For most students, snowfall on UBC campus can be an annoyance. For people reliant on wheelchairs and walkers, it can be much worse.
Students with mobility impairments are unhappy with UBC’s measures to facilitate accessibility during snowfall, saying navigating slippery and uncleared pathways can be next to impossible.
Second-year Arts student Mason McClement, who relies on a wheelchair, said he was forced to use a road last week when the wheelchair ramp to the Anthropology and Sociology Building “was completely covered [with] ice.”
“When I finally arrived [at] the ANSO, the conditions were very icy, causing me to lose traction on a number of occasions,” continued McClement. “The sidewalks I used to get there in the first place were not properly addressed, causing me to slide into the road at one point on the way.”
It is not just uncleared pathways that are causing trouble. Access to buildings is also a matter of concern for many students.
Students have reported uncleared snow at the entrances to buildings. “Sometimes the snow is not fully cleared near entrances to the buildings,” said commerce student Shaan Lail. “During the snowfall, I had difficulty entering the Henry Angus Building from the side entrance.”
“[This] leads me to question the system that the university adopts to prioritize efforts to clear ice and snow,” said McClement.
In a statement to The Ubyssey, Superintendent of Municipal and Construction Services Jenniffer Sheel said that accessibility is “very important to UBC.” She pointed out that “roads and pathways on campus are cleared according to a priority map that ensures important thoroughfares are maintained, and that buildings requiring wheelchair accessibility are clear of obstructions.”
But Building Operations does acknowledge that “only main walkways will be cleared” during snow removal because of the campus’ size. It also encourages students with mobility issues to “make your best assessment of the conditions before venturing across campus” during extreme weather.

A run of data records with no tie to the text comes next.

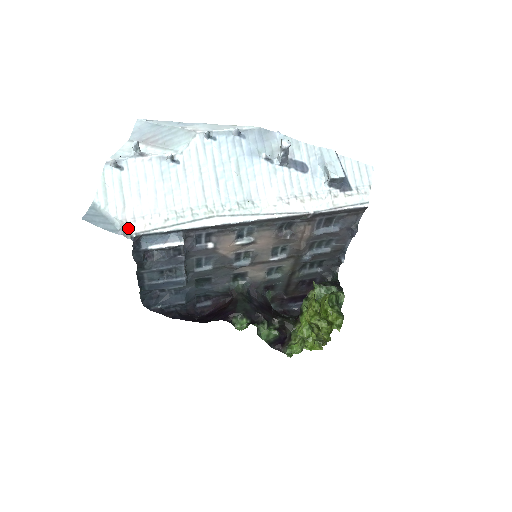
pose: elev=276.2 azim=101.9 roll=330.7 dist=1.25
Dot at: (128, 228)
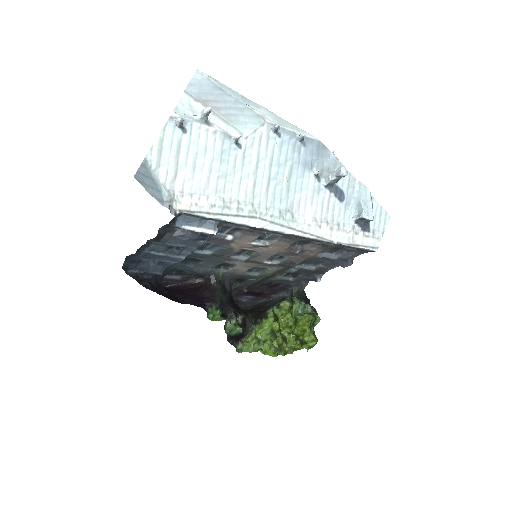
Dot at: (173, 201)
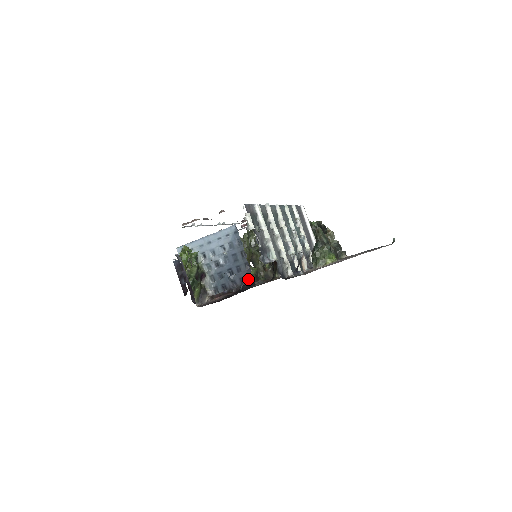
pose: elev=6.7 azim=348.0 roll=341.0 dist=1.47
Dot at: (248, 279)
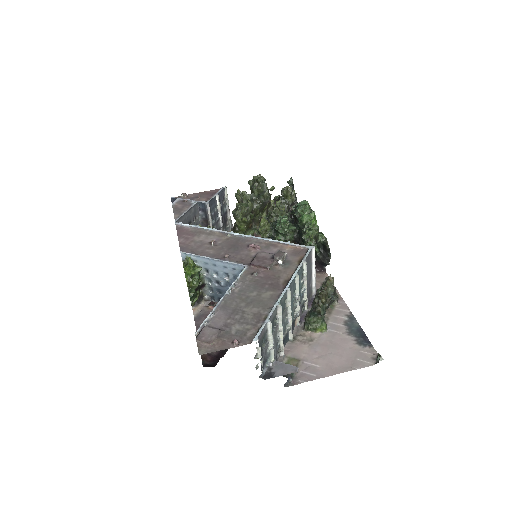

Sheel assured that UBC strives to clear roads and pathways quickly to ensure that campus remains accessible in inclement weather.

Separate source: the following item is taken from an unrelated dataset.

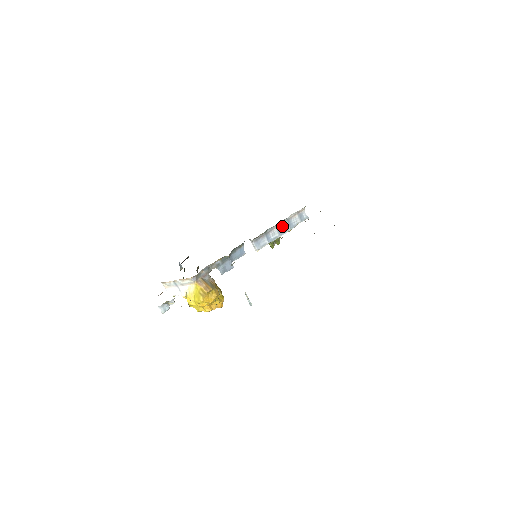
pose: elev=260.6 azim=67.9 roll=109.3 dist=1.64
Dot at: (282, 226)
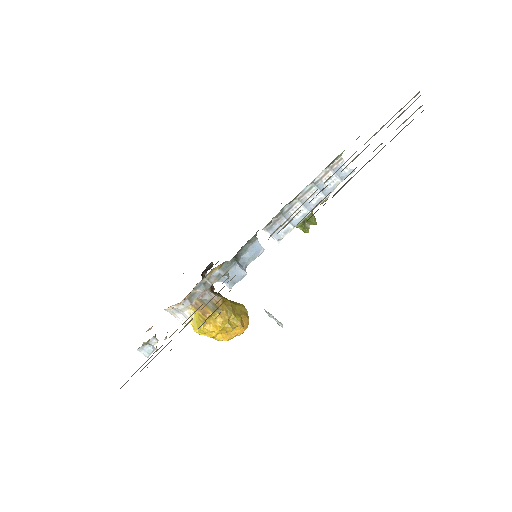
Dot at: (309, 196)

“Anyone with concerns about routes that require clearing is encouraged to let us know right away,” she wrote.
Affected students say UBC should do more to clear peripheral pathways, especially as many students might not be aware of who to contact when a crucial path is blocked.
“Not everyone is going to email or inform [them] about obstructed pathways,” said Lail.
McClement says he wants to see more on UBC’s part to listen to disabled students’ needs.
“[This is possible] if you consult them in a way that is predictable, apparent and open to consultation and discussion.” he said.